Work to be completed: Format everything in the records below, from the line containing "request speed off" down to and including the line containing "read: 1.35 mA", as a numbered list without blank lines. Leave the pictures out of your answer.

Supplied records:
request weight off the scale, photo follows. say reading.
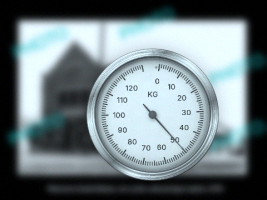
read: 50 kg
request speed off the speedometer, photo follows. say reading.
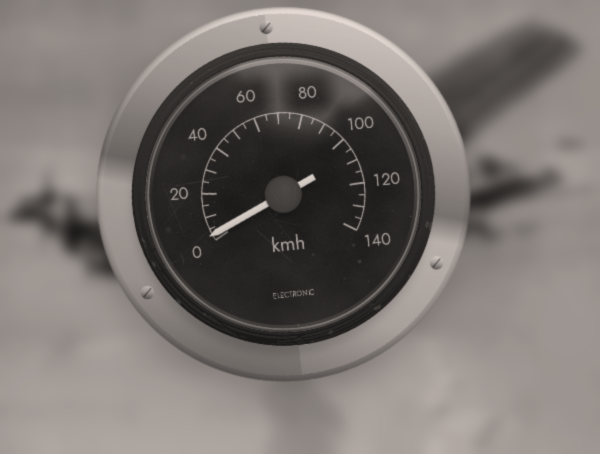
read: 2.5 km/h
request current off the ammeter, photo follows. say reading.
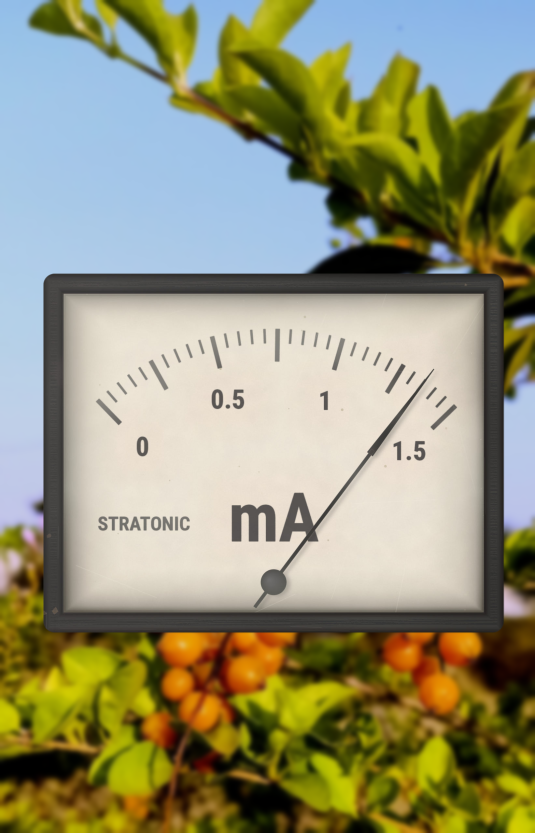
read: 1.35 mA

--

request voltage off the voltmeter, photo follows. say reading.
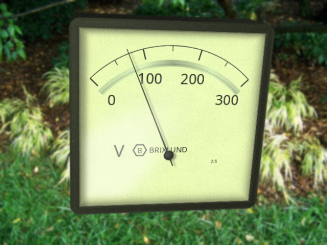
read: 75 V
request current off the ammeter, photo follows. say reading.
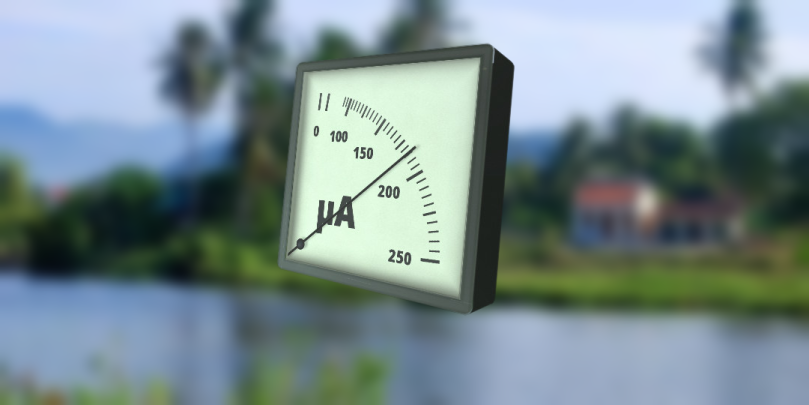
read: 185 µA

Answer:
1. request speed off the speedometer, photo follows. say reading.
2. read: 2.5 km/h
3. request current off the ammeter, photo follows. say reading.
4. read: 1.35 mA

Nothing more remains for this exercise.